Swords of the Weeping Towers, Part 2

Rough draft continued…

“The Weeping Towers?” Kytun called his attention back to the matter at hand.

Radaam stared at Kytun a moment, catching up. He’d drank even more than Finn and Lurissa. “Yes.”

“One of the southern bays of the isle?”

“Yes. Desolation Isle. Bloody well named piss-pot of an island.” Radaam chuckled, amused at his wit. “Piss-pot Isle. That’s what I would have called it.”

A serving wench leaned down to fill Radaam’s tankard from the large pitcher.

Radaam ignored the generous display of cleavage to look her in the face. “Piss-pot Isle! What do you think of that, eh?”

Kytun caught her eye, nodded her away.

Radaam watched the girl move off. “Wonder what she costs?”

“This bay.”

Radaam focused on Kytun. “Treacherous. Reefs. Shifting sandbars. Murderous eighteen foot tide comes charging up your arse one minute, then drags you onto the rocks or beaches you on the black sand. Try to shelter in the eastern half of the bay, tide goes out and you’re trapped in them marshes. Cut off from the sea by black mud and sand flats. I’ve heard stories of them that should be dead wandering out of those marshes during the dark of night. And lights. Greenish lights under the water.” Radaam stopped, studying his tankard, lost in some thought or memory.

“But you’ve been there and returned.”

Kytun pushed what remained of a loaf of brown bread to Radaam. The Captain ignored the offering, instead digging into the leather satchel by his feet. With no thought to his surroundings, Radaam cleared space on the table between them and laid out a rough chart.

Sitting as they were, at the end of a table, Kytun checked that the men further down paid them no attention.

Radaam followed the faded lines of the chart as he spoke, “Marsh to the east, cliffs to the north and west, and that bloody tide running in and out the only channel. And the Weeping Towers themselves, hanging off the side of the rock, two-three hundred feet up, like ripe, wet, green and black fruit. ‘Course, that’s when the fog lets up long enough to see the buggers.”

Radaam reached for the bread, filled his mouth and continued, spraying an occasional crumb on the parchment. “I know of two ships lost trying to get in that bay.
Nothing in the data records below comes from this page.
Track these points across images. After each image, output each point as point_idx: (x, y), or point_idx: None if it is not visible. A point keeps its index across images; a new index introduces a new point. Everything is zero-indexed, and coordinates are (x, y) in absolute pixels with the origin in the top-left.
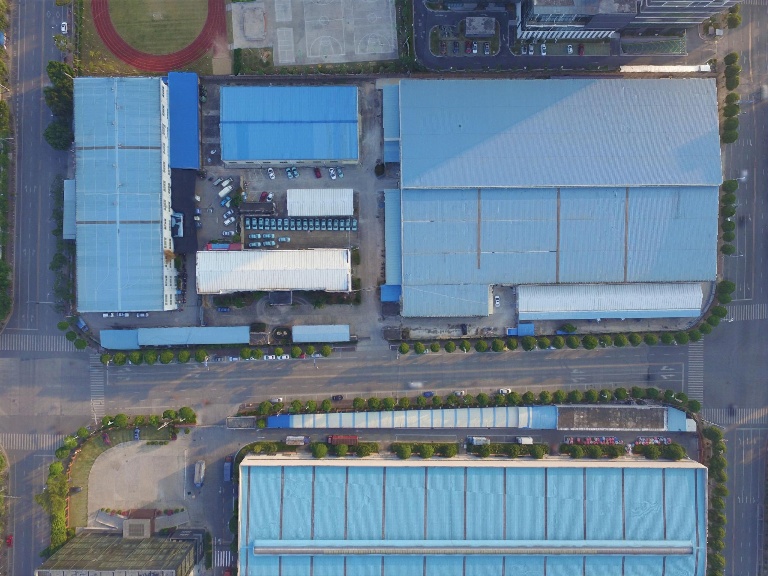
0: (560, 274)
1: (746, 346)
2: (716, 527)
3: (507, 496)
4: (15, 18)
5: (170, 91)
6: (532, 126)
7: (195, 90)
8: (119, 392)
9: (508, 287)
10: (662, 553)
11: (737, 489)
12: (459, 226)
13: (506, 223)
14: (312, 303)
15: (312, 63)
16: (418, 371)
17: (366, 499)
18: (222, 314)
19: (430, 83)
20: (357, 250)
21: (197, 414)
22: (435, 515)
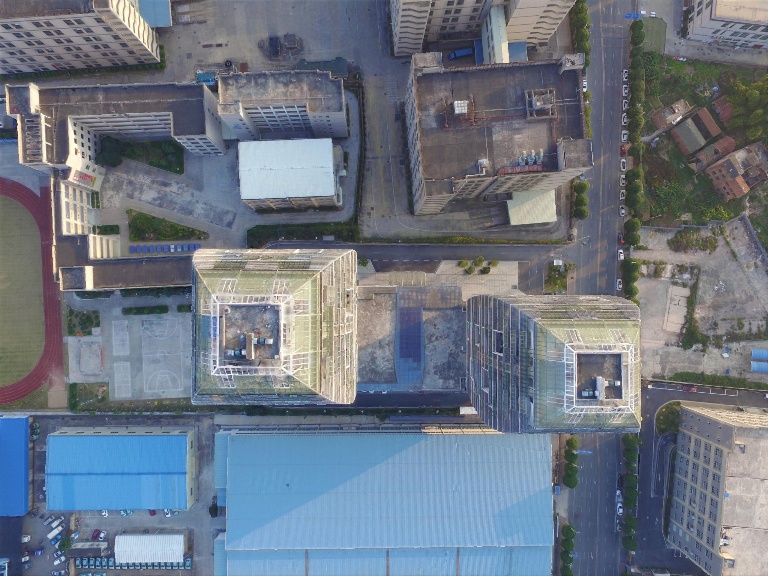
0: None
1: None
2: None
3: None
4: None
5: None
6: (361, 485)
7: (23, 436)
8: None
9: None
10: None
11: None
12: None
13: None
14: None
15: (149, 398)
16: None
17: None
18: None
19: (259, 439)
20: None
21: None
22: None
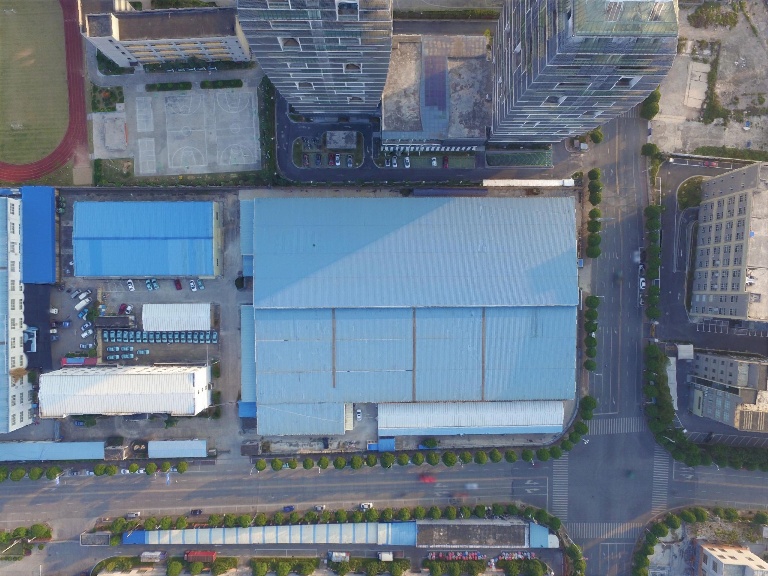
0: (417, 393)
1: (611, 460)
2: None
3: None
4: None
5: (23, 206)
6: (387, 245)
7: (49, 204)
8: None
9: None
10: None
11: None
12: (313, 345)
13: (361, 342)
14: None
15: (174, 174)
16: (279, 485)
17: None
18: (79, 427)
19: (285, 201)
20: (217, 363)
21: (52, 529)
22: None
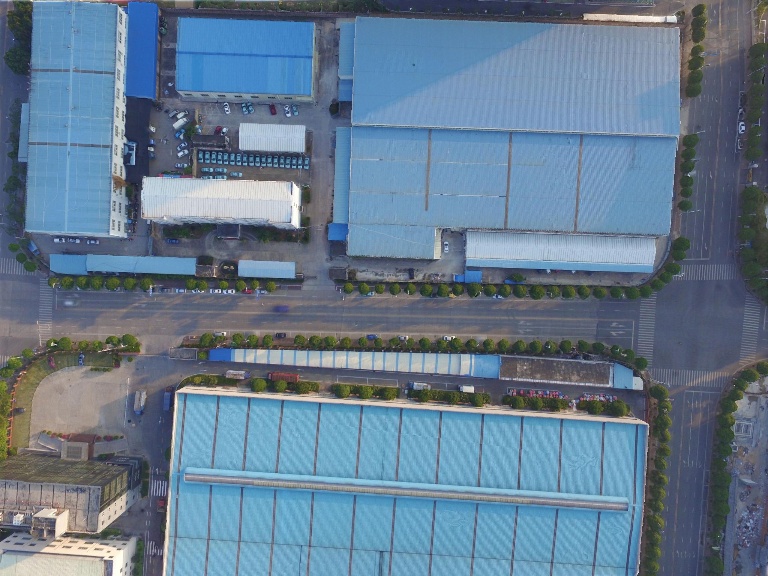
0: (509, 220)
1: (700, 307)
2: (657, 488)
3: (442, 440)
4: None
5: (129, 20)
6: (487, 68)
7: (154, 20)
8: (67, 317)
9: (458, 233)
10: (596, 508)
11: (683, 453)
12: (408, 166)
13: (456, 165)
14: (258, 237)
15: None
16: (363, 313)
17: (296, 431)
18: (171, 246)
19: (386, 21)
20: (308, 189)
21: (141, 343)
22: (368, 454)
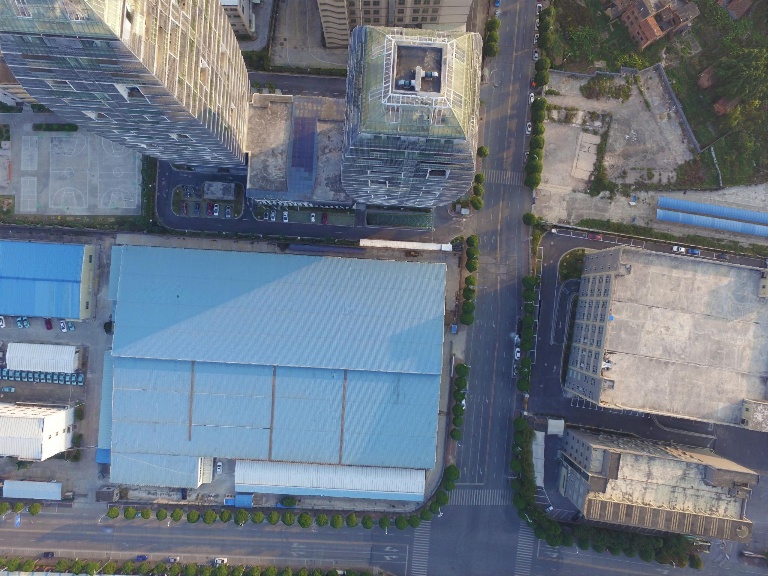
0: (273, 452)
1: (475, 532)
2: None
3: None
4: None
5: None
6: (252, 301)
7: None
8: None
9: None
10: None
11: None
12: (171, 397)
13: (219, 397)
14: None
15: (53, 213)
16: (134, 533)
17: None
18: None
19: (153, 250)
20: (82, 405)
21: None
22: None
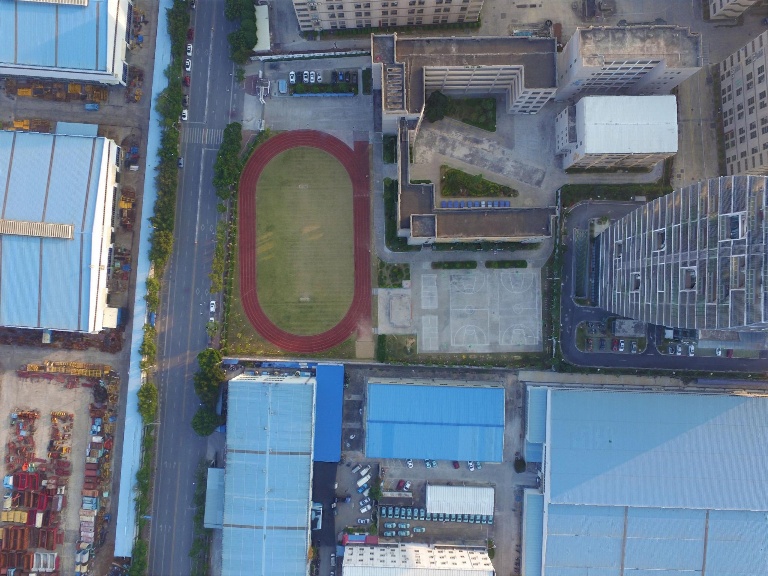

That’s how I found it. Picked up a survivor from the first. Now he’s part of my crew.”

“This chart is sparse.”

“I’ve got better aboard the Reaper.” Radaam smiled at Kytun. “I’m not so drunk as I look, you see.”

Kytun reserved judgement.

“You won’t be the first folk I’ve landed there. She tell you that?”
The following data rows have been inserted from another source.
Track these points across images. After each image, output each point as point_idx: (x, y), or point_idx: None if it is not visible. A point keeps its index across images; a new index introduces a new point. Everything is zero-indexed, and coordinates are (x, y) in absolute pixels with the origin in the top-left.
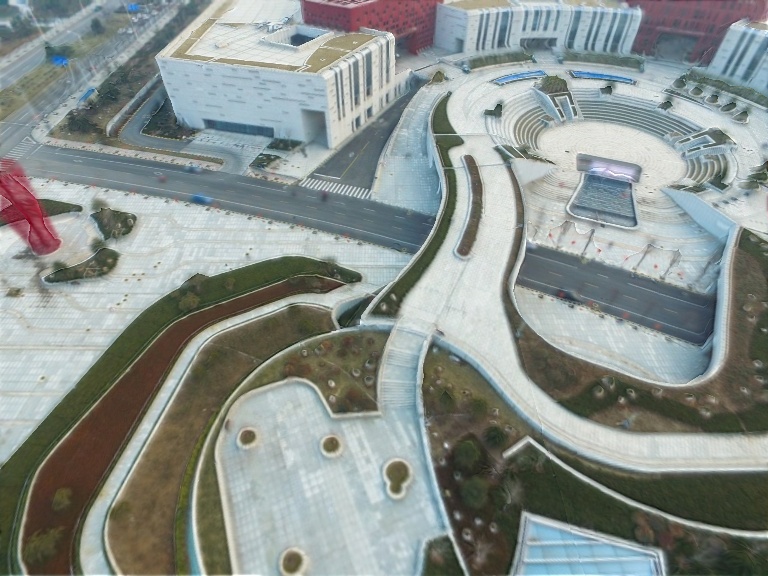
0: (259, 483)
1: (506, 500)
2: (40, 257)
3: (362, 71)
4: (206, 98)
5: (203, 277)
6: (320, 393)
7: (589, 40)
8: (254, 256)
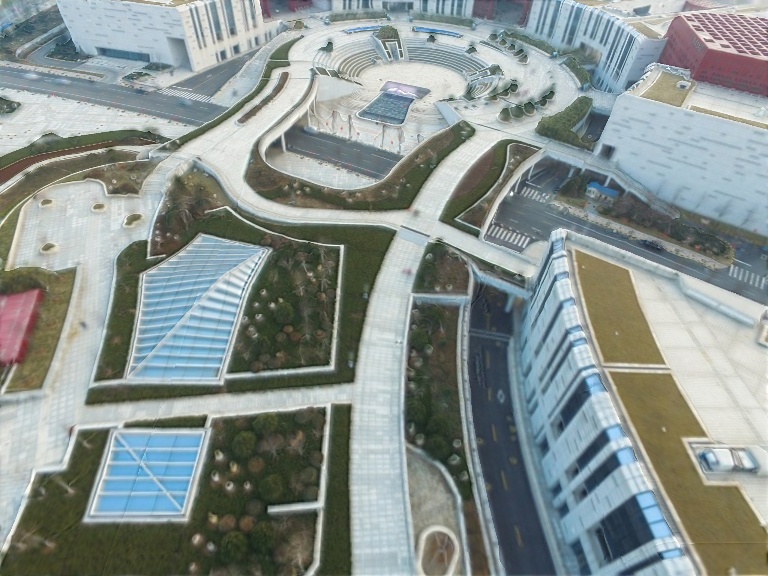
0: (45, 221)
1: (184, 220)
2: None
3: (221, 12)
4: (95, 28)
5: (55, 135)
6: (105, 186)
7: (439, 5)
8: (102, 129)
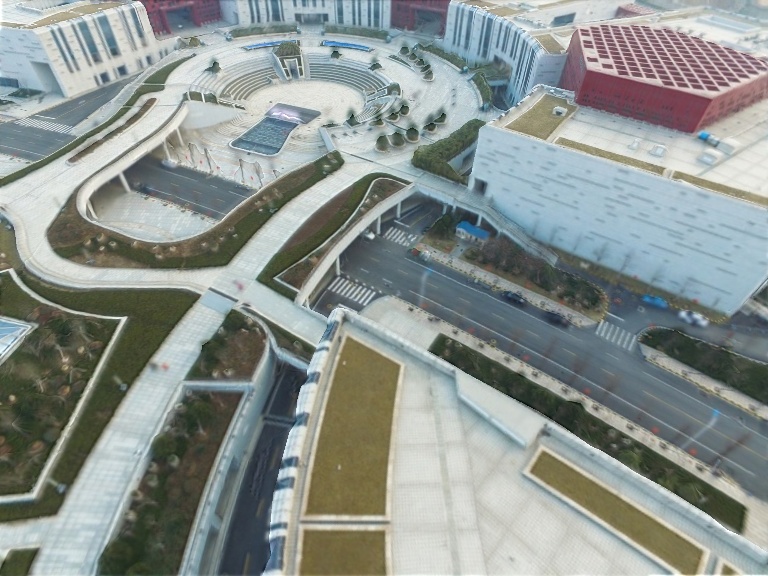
0: None
1: None
2: None
3: (96, 32)
4: None
5: None
6: None
7: (355, 16)
8: None
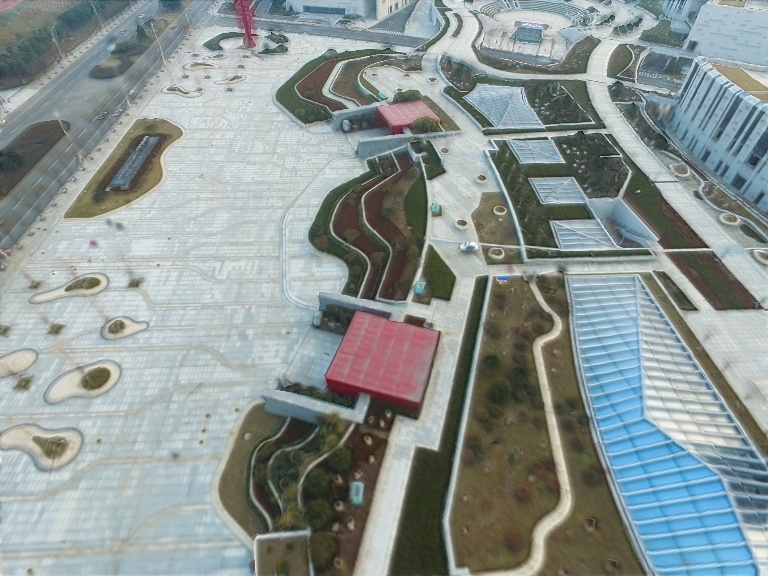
0: (382, 82)
1: (471, 74)
2: (249, 48)
3: None
4: None
5: None
6: (399, 68)
7: None
8: (352, 50)
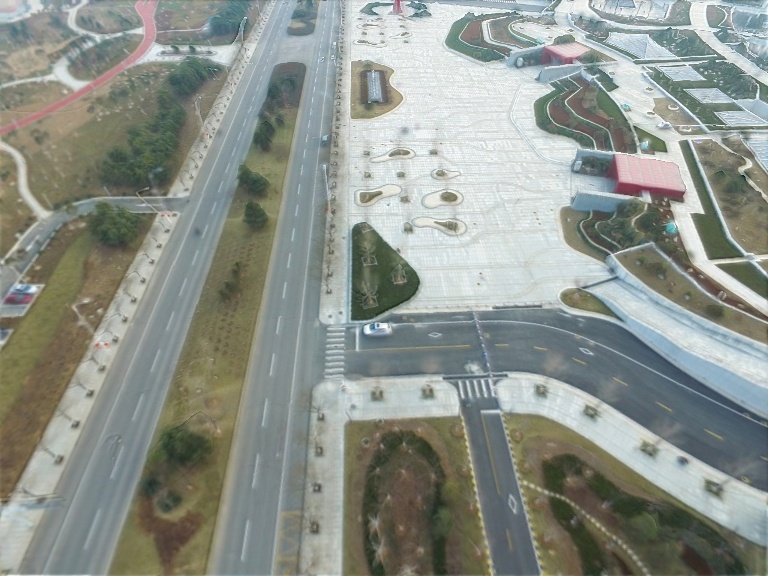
0: (531, 33)
1: None
2: None
3: None
4: None
5: None
6: None
7: None
8: None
Lurissa had failed to mention that fact when she approached he and Finn with her proposal.

“Dropped the first group in a dinghy, anchored them to a spear of rock near the cliff face, then ran like hell before the tide turned. Came back in for five days running. Never saw a one of them again.”

“Why a dinghy? Why not leave them on the sand?”

“Ain’t no sand during high tide. Water plays directly on the cliff. Swallows all the caves save the biggest. And don’t be thinking it’s that easy. I’ve taken a boat into that big cave. Nothing there but rock and shellfish. Dead end thirty or so feet inside.”

Radaam placed a finger on the chart. “Put the second group on the sand right here during low tide. Tough men they were, too. Saw all seven of them go into a cave.”

“You anchored in the bay?”

“Tried to. Line broke when the tide went out. Almost ended up on the rocks. We sailed right back in there when the tide changed.”

“No sign of them, either?”

Radaam had another drink, then looked at Kytun, increasingly sober. “Found one of them. Nasty little rogue from your neck of the woods. Kyross. Hard man by reputation. Floated out of a cave. Been less than twelve hours, but looked like the crabs had been at him for days.”

Radaam dug into the pouch at his belt. He laid a large gold coin on the table. Kytun picked it up. The lines were faded, but some sort of looped cord or possibly a serpent decorated one side, the vague outline of a face the other. Kytun had never seen the like.

“He had fourteen of them in his boots.” Radaam laid a ruby the size of a man’s thumbnail on the table. “That was in his belt. Little bastard probably wasn’t going to share.”

Kytun held the ruby up to his eye. It was flawless, glowing blood-red in the light of the lanterns.

Radaam wrapped his hand round Kytun’s, hiding the ruby from sight.

“I lie to no man. No mistake, it’s dangerous as hell. Like everything on Desolation Isle. Lost cities, haunted temples to nameless gods, trackless bog and marsh, mountains, a big damned volcano. All littered with relics of some civilization where man was not the master. Well, we’ve found her. Us! There she is…” Radaam pointed beyond the walls to the east. “…like some crazed virgin with a bloody knife, waiting for the first man to try her. But this virgin is rich. Stinking buy-a-kingdom rich.”